Using KubeVirt with Cilium's kube-proxy Replacement Mode

March 30, 2025

A few months back I set up a new Kubernetes cluster for self-hosting, and decided on Cilium for the CNI implementation. Partly to learn more about Cilium (it’s a project with a rather large scope), but also because it has some neat features, including cluster-wide firewalling and a UI called Hubble for visualizing network connections within the cluster.

So far it’s worked well, but I recently ran into an issue while experimenting with KubeVirt. Cilium is installed as a replacement to kube-proxy, which depends on a feature called “socket-LB” designed to transparently bypass Kubernetes service-level NAT. Unfortunately, this feature breaks the cluster-level networking of KubeVirt virtual machines, so my VMs were able to access external IPs but not services within the cluster (including internal DNS or the public interface of exposed services). After some searching I was able to fix it with the following steps:

  1. Enable the hostNamespaceOnly option in Cilium; if you’re using the Helm chart, this can be enabled by setting the value:

    socketLB:
      hostNamespaceOnly: true
    

    If you’re installing by another method (e.g. Kustomize), it seems this flag sets the option bpf-lb-sock-hostns-only: "true" in the cilium-config ConfigMap.

    This is rather hidden in their documentation about the kube-proxy replacement mode: Socket LoadBalancer Bypass in Pod Namespace. I originally found the option mentioned in a GitHub issue about networking not working with KubeVirt.

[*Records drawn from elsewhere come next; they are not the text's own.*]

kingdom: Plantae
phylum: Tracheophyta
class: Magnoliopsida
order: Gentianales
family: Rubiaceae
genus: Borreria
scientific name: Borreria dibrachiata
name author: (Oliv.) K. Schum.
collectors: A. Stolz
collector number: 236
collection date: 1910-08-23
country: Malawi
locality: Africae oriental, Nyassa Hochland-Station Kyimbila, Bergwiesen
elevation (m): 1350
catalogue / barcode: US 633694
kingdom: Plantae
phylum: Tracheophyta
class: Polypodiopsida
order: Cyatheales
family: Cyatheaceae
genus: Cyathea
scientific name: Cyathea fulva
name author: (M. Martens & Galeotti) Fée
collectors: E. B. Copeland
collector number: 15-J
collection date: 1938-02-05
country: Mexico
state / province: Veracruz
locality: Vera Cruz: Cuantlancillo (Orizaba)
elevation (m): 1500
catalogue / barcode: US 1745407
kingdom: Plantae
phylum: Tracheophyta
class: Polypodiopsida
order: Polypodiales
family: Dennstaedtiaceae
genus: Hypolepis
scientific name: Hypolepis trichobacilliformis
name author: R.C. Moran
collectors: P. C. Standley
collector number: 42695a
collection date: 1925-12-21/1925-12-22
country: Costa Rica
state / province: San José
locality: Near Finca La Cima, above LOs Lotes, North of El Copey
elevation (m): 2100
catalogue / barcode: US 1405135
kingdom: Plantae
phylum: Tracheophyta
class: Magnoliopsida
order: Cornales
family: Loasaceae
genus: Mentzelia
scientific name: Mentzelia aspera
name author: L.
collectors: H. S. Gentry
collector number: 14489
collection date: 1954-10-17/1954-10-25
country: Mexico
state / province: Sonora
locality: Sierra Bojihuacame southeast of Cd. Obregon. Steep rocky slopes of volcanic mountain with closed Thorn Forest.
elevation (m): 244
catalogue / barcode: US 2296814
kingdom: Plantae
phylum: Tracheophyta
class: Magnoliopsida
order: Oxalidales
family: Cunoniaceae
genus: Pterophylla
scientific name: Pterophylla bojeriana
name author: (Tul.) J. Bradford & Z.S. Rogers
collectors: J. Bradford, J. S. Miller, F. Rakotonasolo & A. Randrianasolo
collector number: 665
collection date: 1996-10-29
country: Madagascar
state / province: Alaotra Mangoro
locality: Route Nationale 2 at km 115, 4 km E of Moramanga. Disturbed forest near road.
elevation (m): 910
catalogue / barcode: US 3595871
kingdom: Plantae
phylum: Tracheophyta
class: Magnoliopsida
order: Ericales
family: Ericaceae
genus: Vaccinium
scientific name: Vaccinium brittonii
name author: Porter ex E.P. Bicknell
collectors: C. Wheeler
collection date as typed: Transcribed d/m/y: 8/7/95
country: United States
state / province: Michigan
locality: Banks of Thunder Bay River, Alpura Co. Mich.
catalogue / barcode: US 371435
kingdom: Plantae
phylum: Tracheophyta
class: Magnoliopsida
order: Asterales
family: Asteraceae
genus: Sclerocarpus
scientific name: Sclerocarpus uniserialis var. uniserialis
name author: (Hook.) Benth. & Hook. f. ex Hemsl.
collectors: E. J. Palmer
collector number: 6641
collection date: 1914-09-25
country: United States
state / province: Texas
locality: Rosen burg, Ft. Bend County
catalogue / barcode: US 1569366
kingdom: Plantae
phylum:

  2. Restart the Cilium pods! I spent quite some time wondering why the networking was still broken after applying the fix; it turns out the config isn’t automatically reloaded until the Cilium pods are restarted. My assumption was that updating the Helm release would apply the change, but it seems to just update the ConfigMap. After Cilium is restarted you can verify that the config is updated by running kubectl -n kube-system exec ds/cilium -- cilium-dbg status --verbose; under the KubeProxyReplacement Details header you’ll see Socket LB Coverage:

    [...]
    KubeProxyReplacement Details:
      Status:                 True
      Socket LB:              Enabled
      Socket LB Tracing:      Enabled
      Socket LB Coverage:     Hostns-only
    [...]
    

Since this feature is designed to bypass some additional networking steps, it’s likely that enabling the hostNamespaceOnly option comes at some efficiency cost; however my cluster and use-case are small enough that I don’t expect it to have a noticeable impact.